It's not all that effective for a hacking cough, unfortunately. Codeine is the only thing that really suppresses a nighttime cough. It's not worth cracking a rib over (btdt) & lack of sleep is more deadly than 'drugs' (what's drugs? herbs and alcohol is 'drugs'. At least opium is pretty natural, if that's a concern).

I don't go to the Dr over everything (I treated scarlet fever at home, etc), but I would make an appt if your kid is really miserable. It's good to get relief if it gets bad. I may not love Big Pharm, but sometimes they can be useful.


----------



## Jane (May 15, 2002)

How about telling him to "stop coughing"? No, seriously. Check out this link for more information:
http://breathspakids.blogspot.com/20...al-advice.html

Personally, I put all interventions, whether pharmaceutical, herbal, or alcohol, in the same category. The available information should be evaluated based on the known risks, benefits, and the value of the source of the information. Most herbals don't have enough information available. Some pharmaceuticals have enough information, but the benefit analysis is obviously not in favor of the medicaion. Even the FDA doesn't want kids taking cough remedies because they don't work. Mucinex is not in this category, BTW.


----------



## LavenderMae (Sep 20, 2002)

The brand "Herbs For Kids" has a herbal mix for dry coughs, I've given it to ds1 with good results.
Although if my ds1 (dd doesn't get bad coughs) is coughing so bad at night it keeps him awake I give him otc cough syrup and they do work. This rarely happens so I don't sweat giving him the cough syrup. During the day I do other things to boost his immune system and help him get rid of the cough.


----------



## TigerTail (Dec 22, 2002)

Guafenesin is the active drug in some OTC cough suppressants, & it does have *some* effectiveness, the only difference with Mucinex (to my knowledge) is that it's time release.

Unfortunately anything bad enough I'd bother medicating for is beyond its effectiveness capabilities, ymmv. But if it's not so bad you want to catch anything worse at the doctor's office getting prescription codeine, I'd try it.

('Stop coughing'? I gotta look that up. Thanks for the link.)


----------



## TigerTail (Dec 22, 2002)

*'Unless a child has a chest infection or an unusually productive cough*, the most important advice for a child is to "Stop coughing"; standard communication advice indicates that "Stop coughing" is preferable to "Don't cough".

"on average, preschool children have 9 colds a year; those in kindergarten, 12 colds a year; and adolescents and adults, 7 colds per year". If your child has other symptoms, or the cough is persistent, *consult a doctor.*

Oh, ok, they're talking colds. Yeah, sure. I'm talking bronchitis & pneumonia (that chlamydial pneumonia left me thrashed, and we had it for months. Ugly.)

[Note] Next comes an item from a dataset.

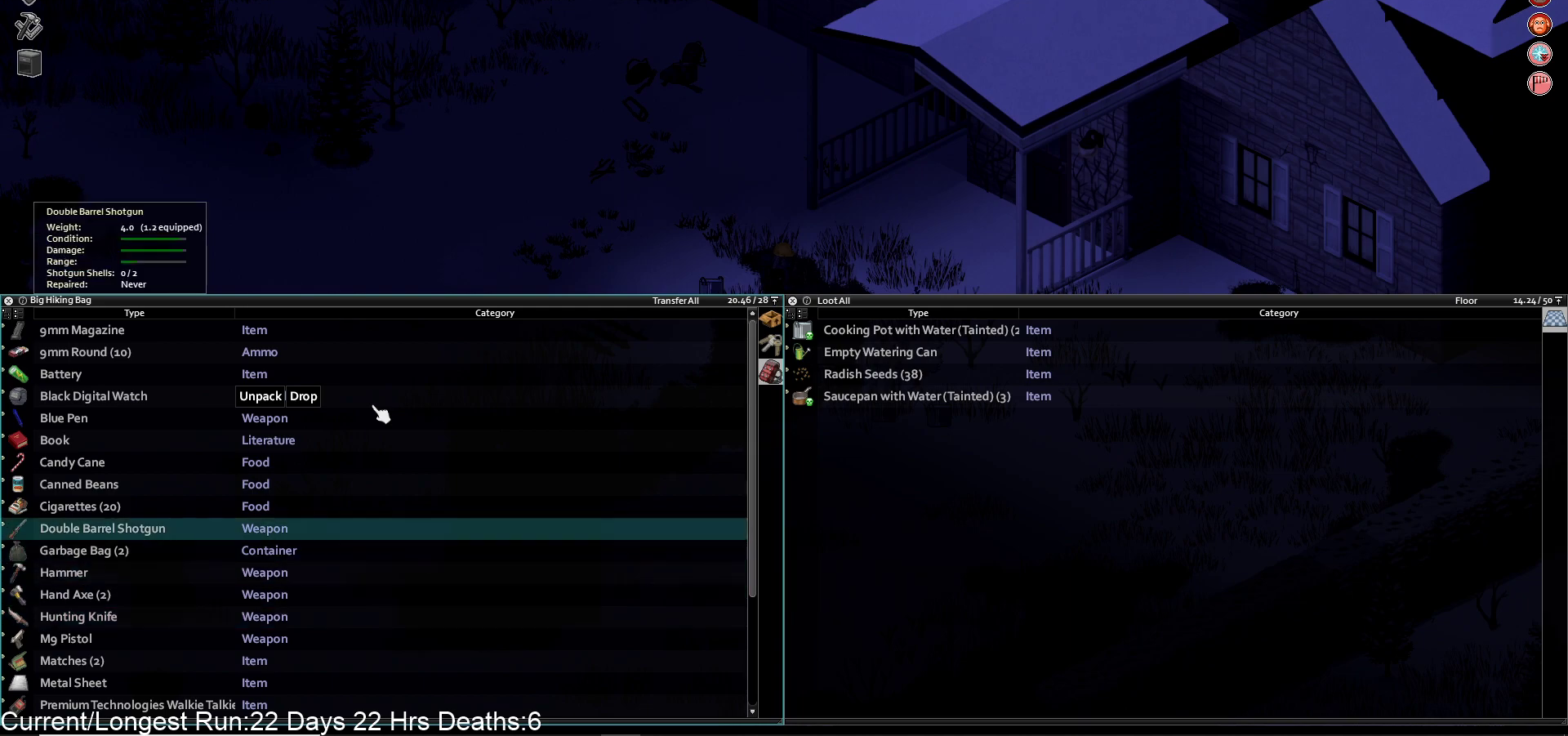
{"buttons": [], "left_stick": "up", "right_stick": "center", "events": [[150, "TRIANGLE", "down"], [300, "TRIANGLE", "up"], [333, "left_stick", "up"]]}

Drowning in phlegm is not an option I'd choose to pursue.









(Dayam the average kid has a lot of colds! Until this flu, we were actually well since October! I should've known it was too good to last.)

Don't forget (reasonably) hot teas, Phathui. My littles don't like most tea but will drink unsweetened rooibos. It really helps.


----------



## phathui5 (Jan 8, 2002)

Quote:


Originally Posted by *Apricot* 
How about telling him to "stop coughing"? No, seriously. Check out this link for more information:
http://breathspakids.blogspot.com/20...al-advice.html

Personally, I put all interventions, whether pharmaceutical, herbal, or alcohol, in the same category. The available information should be evaluated based on the known risks, benefits, and the value of the source of the information. Most herbals don't have enough information available. Some pharmaceuticals have enough information, but the benefit analysis is obviously not in favor of the medicaion. Even the FDA doesn't want kids taking cough remedies because they don't work. Mucinex is not in this category, BTW.

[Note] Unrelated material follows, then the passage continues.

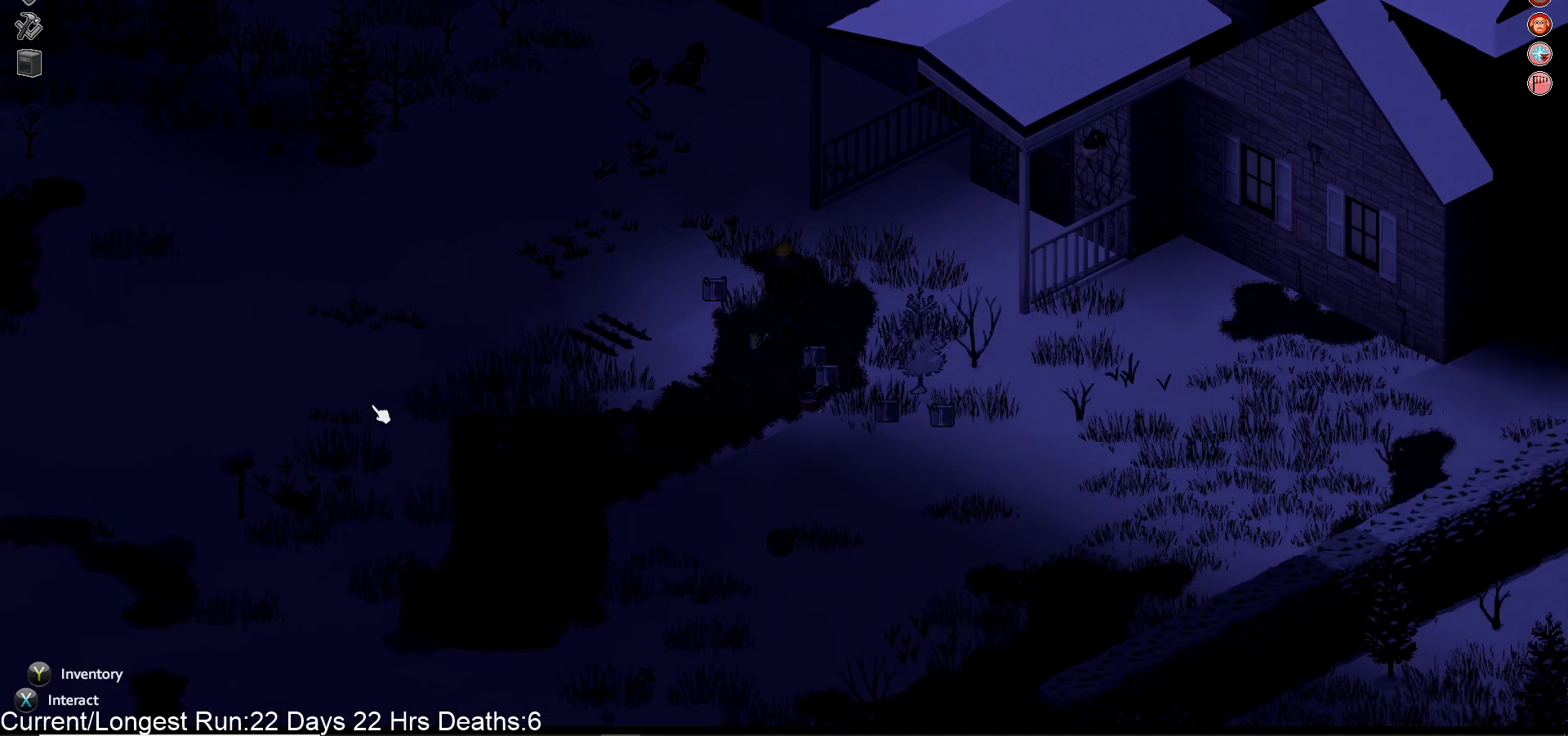
{"buttons": [], "left_stick": "up", "right_stick": "center", "events": []}
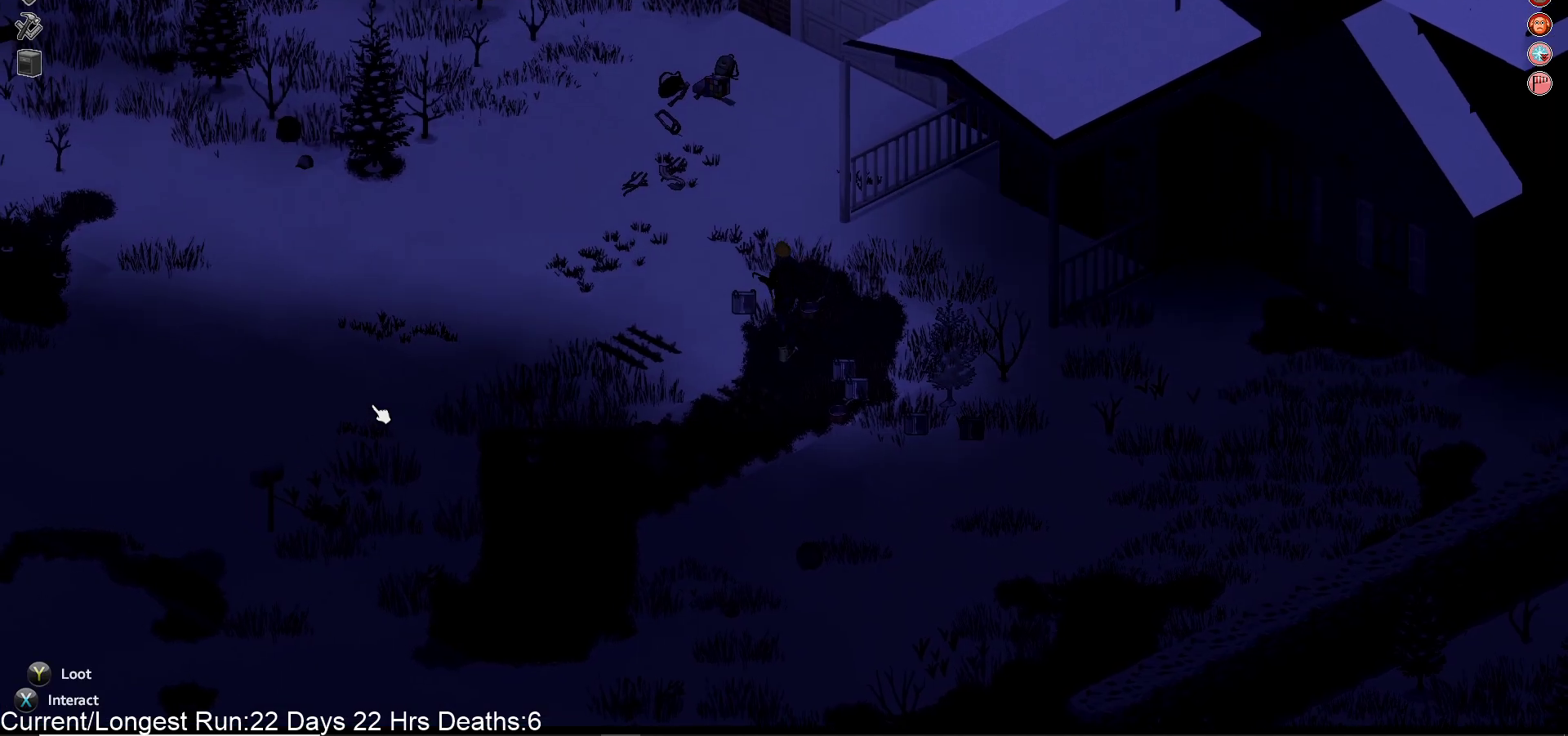
{"buttons": [], "left_stick": "up", "right_stick": "center", "events": []}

We have tried "Don't cough," "Shut up so I can sleep," "Stop coughing, you're only going to cough more if you do that," and "You're driving me crazy."

Do you have a reference or link for the FDA statement? (Though I totally see that, they aren't working here)


----------



## TigerTail (Dec 22, 2002)

This is probably no help, but I remember seeing that in the news recently too.

(Did you try, "PLEASE, for the love of God, STOP COUGHING." yet?







)

Poor Phathui. Poor Phathui's boy.







Try to get some rest (& invest in an electric kettle, if I had to stagger to the kitchen everytime I needed a hot cuppa tea I'd just lie down & cough myself to death.)


----------



## Jane (May 15, 2002)

I'll find the link to the statement in a sec. My husband (he-who-is-always-sicker-than-I-with-the-_same_-cold) was going nuts coughing. I told him to STOP COUGHING dammit when he asked for medicinal advice. When he said that wasn't helpful, I told him that it was recommended advice from a pulmonary specialist and read him the article. He soon stopped coughing so much, although he doesn't admit using the advice.

Quote:

Cough and Cold Medications in Children Less Than Two Years of Age

Audience: Pediatric and primary care healthcare professionals and patients
[Posted 01/12/2007] The Centers for Disease Control and Prevention (CDC) issued a Morbidity and Mortality Weekly Report (MMWR) article describing three deaths in U.S. infants aged less than 12 months associated with cough and cold medications. These medications were determined by medical examiners or coroners to be the underlying cause of death. The cases described in this report underscore the need for clinicians to use caution when prescribing and caregivers to use caution when administering cough and cold medications to children aged less than 2 years.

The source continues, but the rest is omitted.